🎹Chapitre 4 : C'est ça, ta douleur :
Deux jours qu'Aéna n'était venue en cours. Je ne dirais que je suis inquiet mais curieux. Mais pour le moment, autre chose me préoccupait. Ce soir, mes parents et moi devions recevoir grand-mère chez nous pour dîner. Je devais lui jouer un morceau et supporter ses reproches, me montrer un garçon modèle et bien éduqué. Rien qu'à ces pensées, je me sentais déjà anxieux.
Je rangeais mes affaires et quittai l'école avec l'impression que quelque chose me manquait. Ce sentiment de solitude vint à nouveau s'emparer de mon être et qu'est-ce que je le hais !
Les nuages grisâtres qui me surplombaient devait avoir ressenti ma peine et se mirent à pleurer de toute leur force. Je ne retrouvai mon chauffeur qui était toujours pile à l'heure.
En déverrouillant mon téléphone, je découvris qu'il m'avait laissé un message, m'informant qu'il avait eu un accident de voiture et qu'il devait s'entretenir avec le motard qu'il a renversé.
S'entretenir, dans notre langue, est de lui proposer une somme d'argent colossale afin qu'il puisse passer l'éponge sur cet incident. C'en est ainsi depuis nos plus anciens ancêtres.
Je devais donc marcher, sous la pluie, pendant une heure et je n'ai en ma possession de parapluie. Mais que suis-je chanceux ! J'ai réussi à gagner une demie heure de plus pour moi sans que je ne puisse voir mes parents.
Je sentis des regards se positionner sur ma personne, qu'ont-ils à me dévisager de haut en bas ? Enfin, je n'ai à m'attarder sur des broutilles pareilles.
En passant par une ruelle qui me semblait être un bon raccourci, je vis au loin Eliott qui s'introduit dans une demeure qui n'est ni la sienne ni de ses amis. Encore une nouvelle conquête. En voulant rebrousser chemin, je vis Aéna sortir de cette même maison, elle s'abaissa et attrapa le téléphone du jeune homme en sa compagnie qui a dû glisser de sa poche.

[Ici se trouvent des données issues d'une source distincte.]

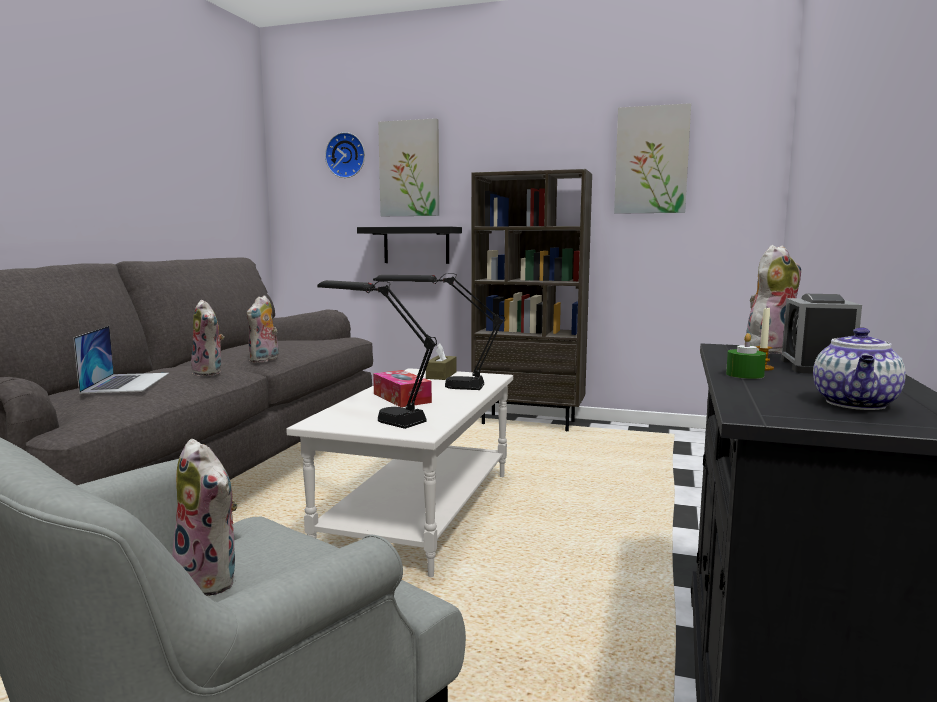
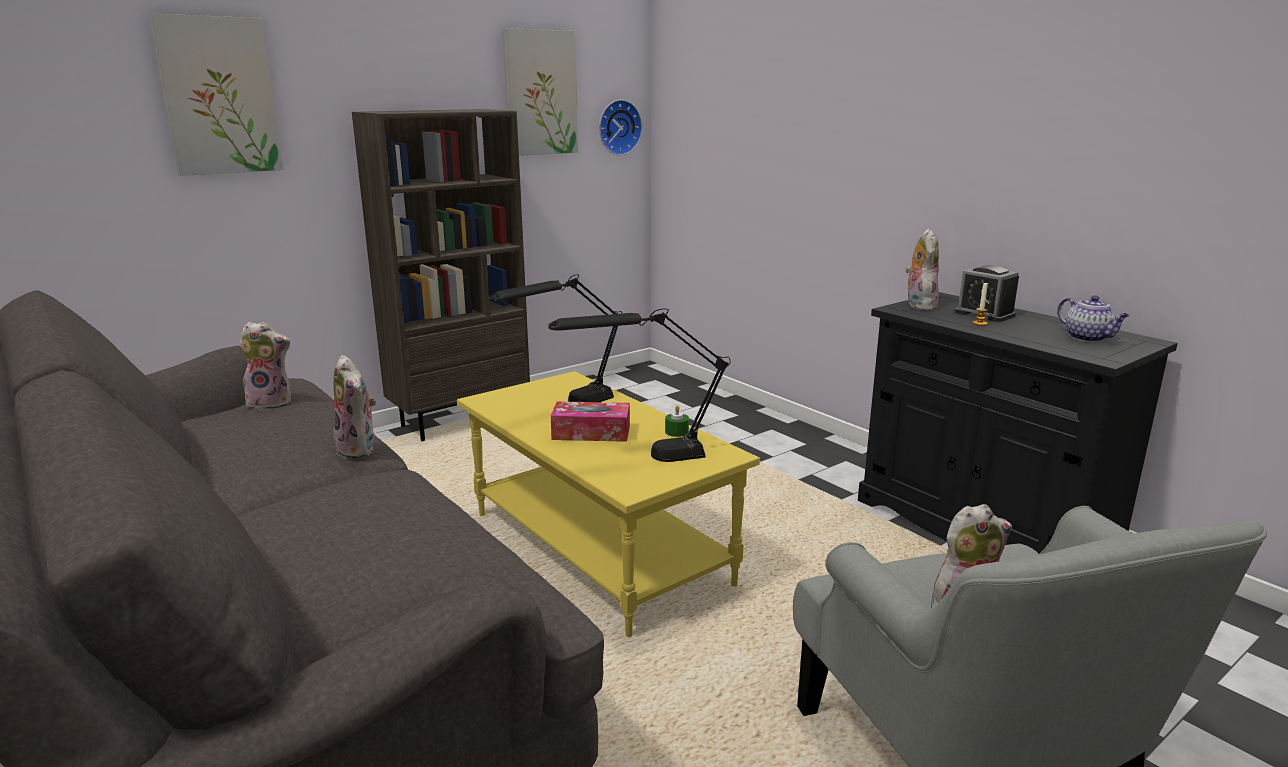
camera: 55 degrees left, 10 degrees up
(126, 382) = (389, 547): laptop -> none
(210, 372) = (399, 489): plush toy -> plush toy (272, 403)
(346, 155) = (82, 69): wall clock -> wall clock (618, 127)
(416, 245) = (248, 217): black shelf -> none
(419, 511) = (596, 549): white coffee table -> yellow coffee table
(441, 375) = (524, 395): brown tissue box -> none
(745, 375) = (997, 332): green candle -> green candle (676, 432)

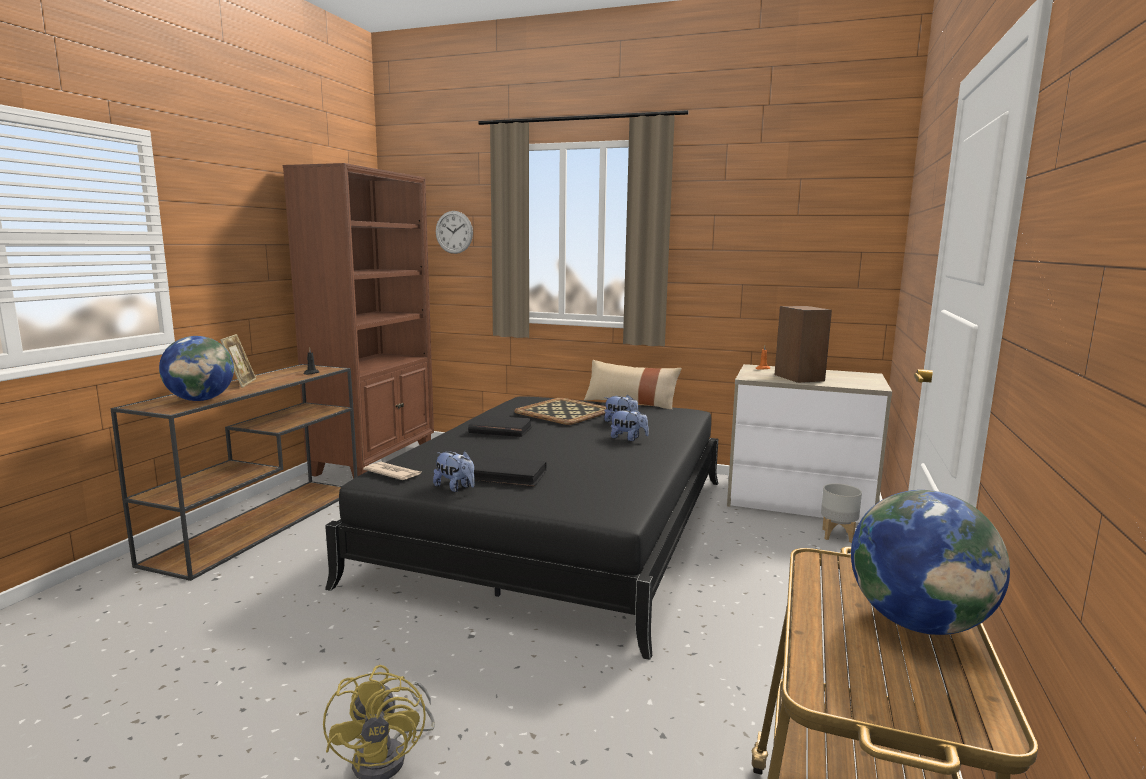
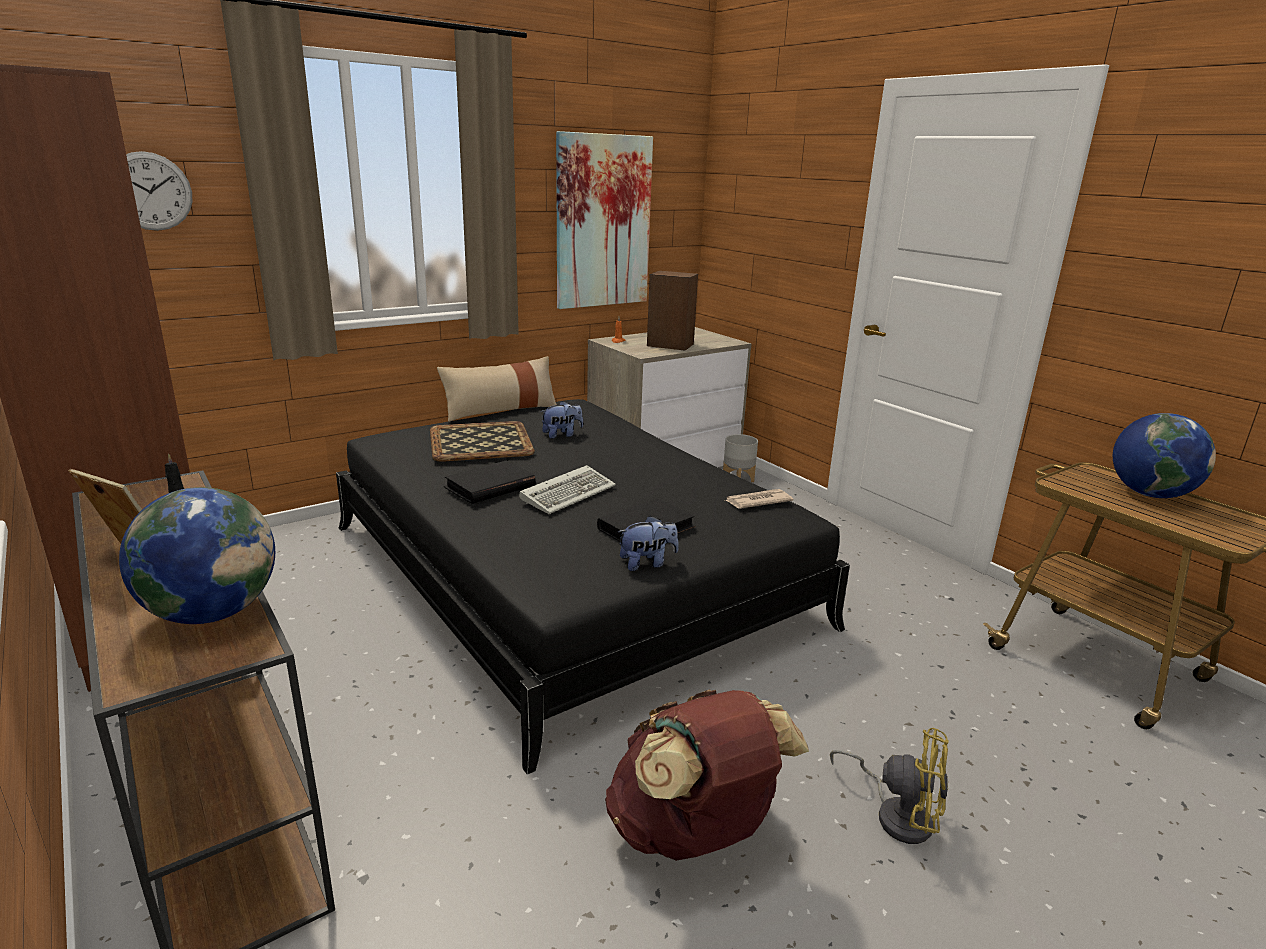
camera: 55 degrees left, 10 degrees up
(305, 663) = (693, 833): none -> brown backpack
(393, 473) = (551, 583): newspaper -> newspaper (757, 501)
(525, 446) = (569, 493): none -> keyboard
(628, 438) = (611, 449): plush toy -> none
(769, 260) = (603, 222): none -> picture

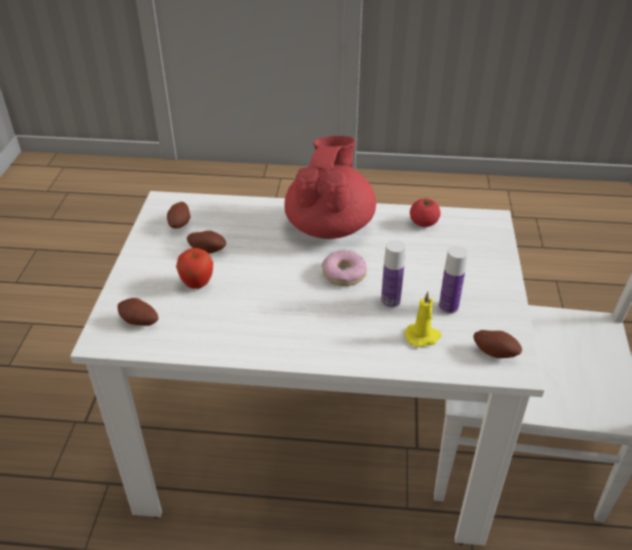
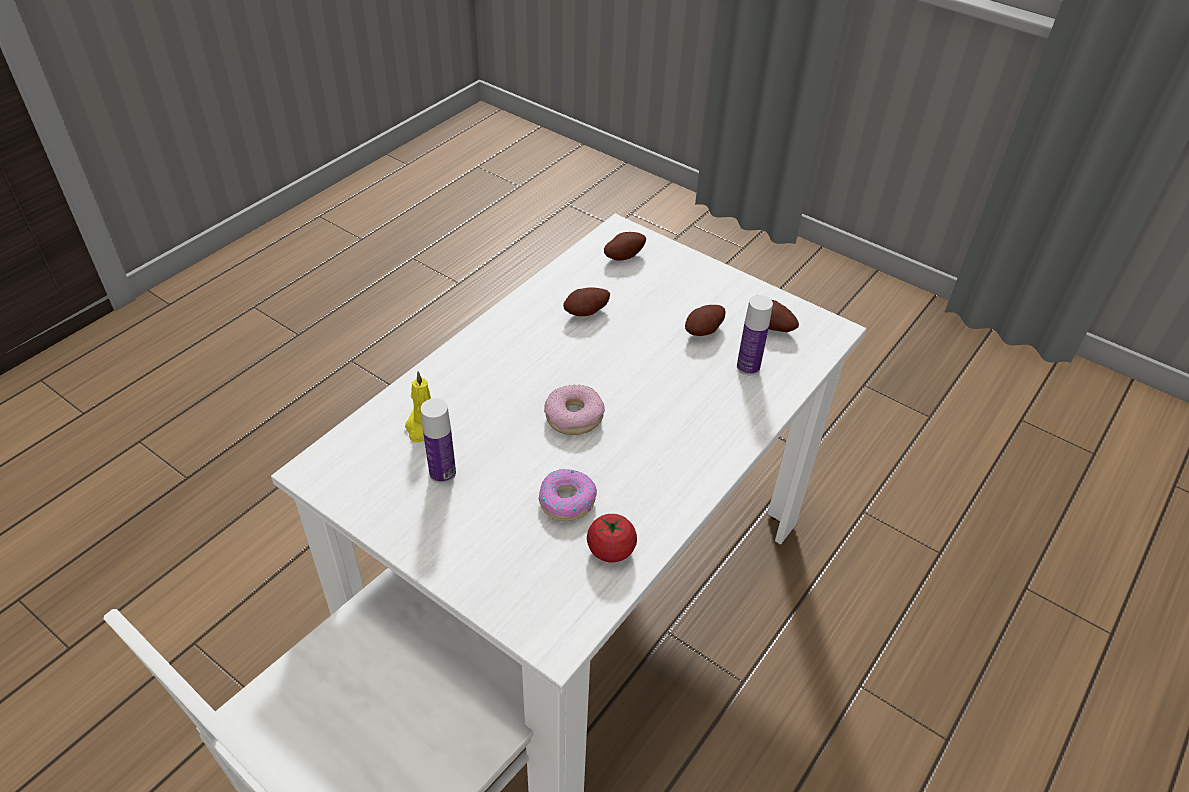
camera: 120 degrees right, 5 degrees up
(197, 284) = (649, 305): apple -> none
(329, 226) = (676, 449): red teapot -> none
(390, 301) = (497, 430): bottle -> bottle (748, 367)
(410, 250) = (566, 500): none -> donut
(495, 352) = (348, 469): potato -> potato (587, 313)

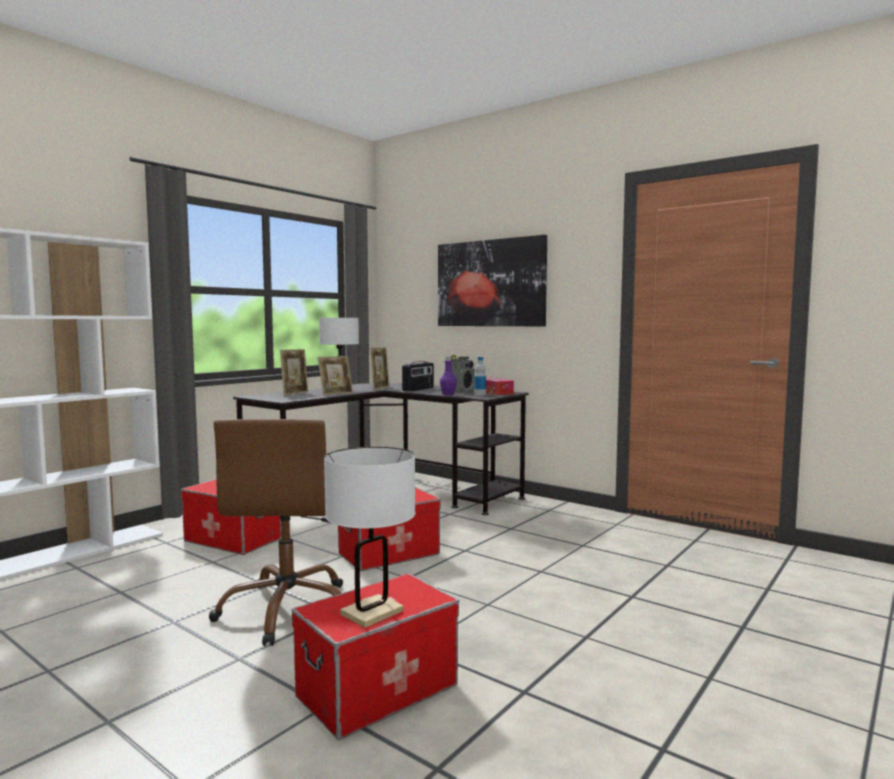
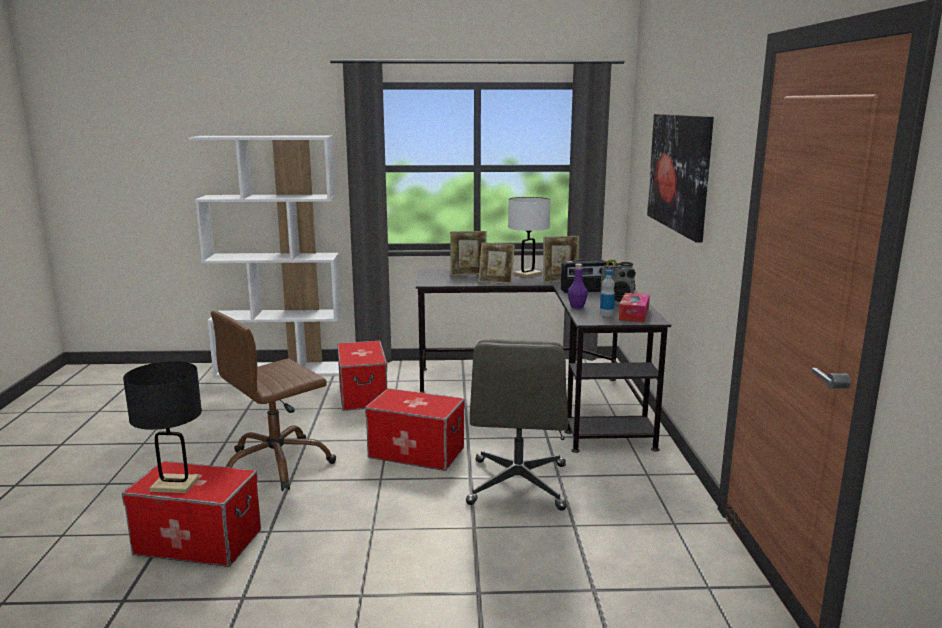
camera: 50 degrees right, 10 degrees up
(372, 612) = (175, 485): white table lamp -> black table lamp
(503, 541) = (518, 485): none -> grey office chair

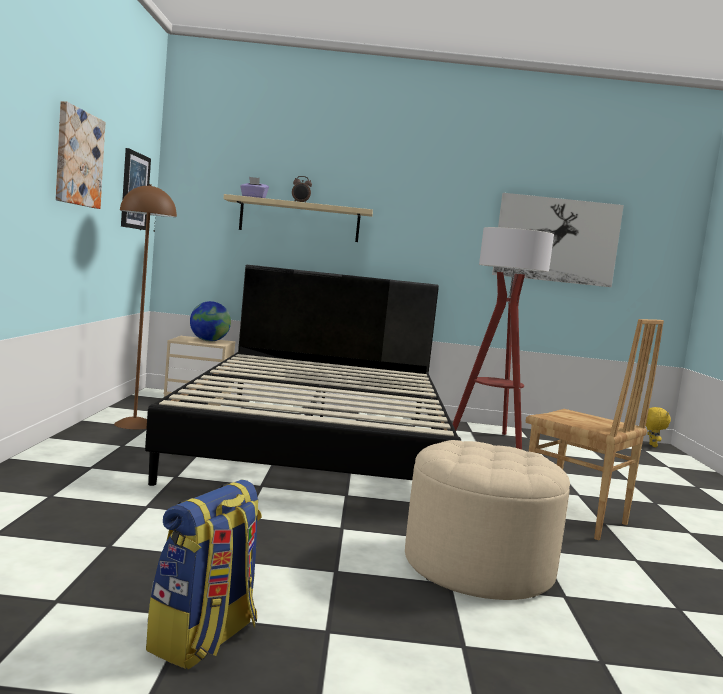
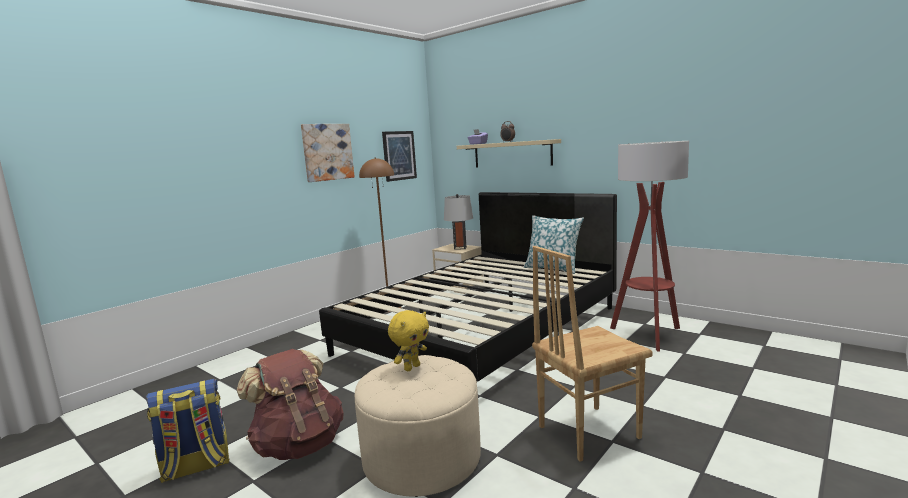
camera: 40 degrees right, 5 degrees up
(209, 341) = (460, 248): globe -> grey table lamp
(313, 584) = (298, 445): none -> brown backpack
(364, 369) = (553, 268): none -> pillow
(556, 240) = (731, 137): picture -> none
(574, 519) = (587, 431): brown chair -> brown chair turned 75 degrees clockwise
(652, 445) = (866, 354): yellow plush toy -> yellow plush toy (411, 367)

Je restai abasourdi par ce que je venais de voir. Non ! Elle a succombé ! Je n'ai plus à m'en faire, je viens de m'enlever une épine du pied.
*******
J'étais tel un chiot qu'on venait de passer au lavage. Mouillé de la tête au pied, mes cheveux me collaient au front et mes lèvres étaient devenus bleuâtres de froid et tremblotaient sans que je ne puisse les contrôler.
Ma mère vint en courant et balada ses mains sur l'intégralité de mon visage.
-Tu es tout mouillé ! Pourquoi n'as-tu pas appelé un taxi ? Fit-elle, inquiète.
-Je... Je voulais profiter de la pluie.
Je reçus une gifle, comme je m'y attendais.
-Tu es irresponsable ! Il ne te reste plus que deux mois avant le grand spectacle à l'Opéra de Paris, et toi ? Que trouves-tu d'amusant à faire ? Marcher sous la pluie ? Tu as trouvé cela drôle ? Attends que ton père rentre ! S'énerva-t-elle en se dirigeant vers le salon.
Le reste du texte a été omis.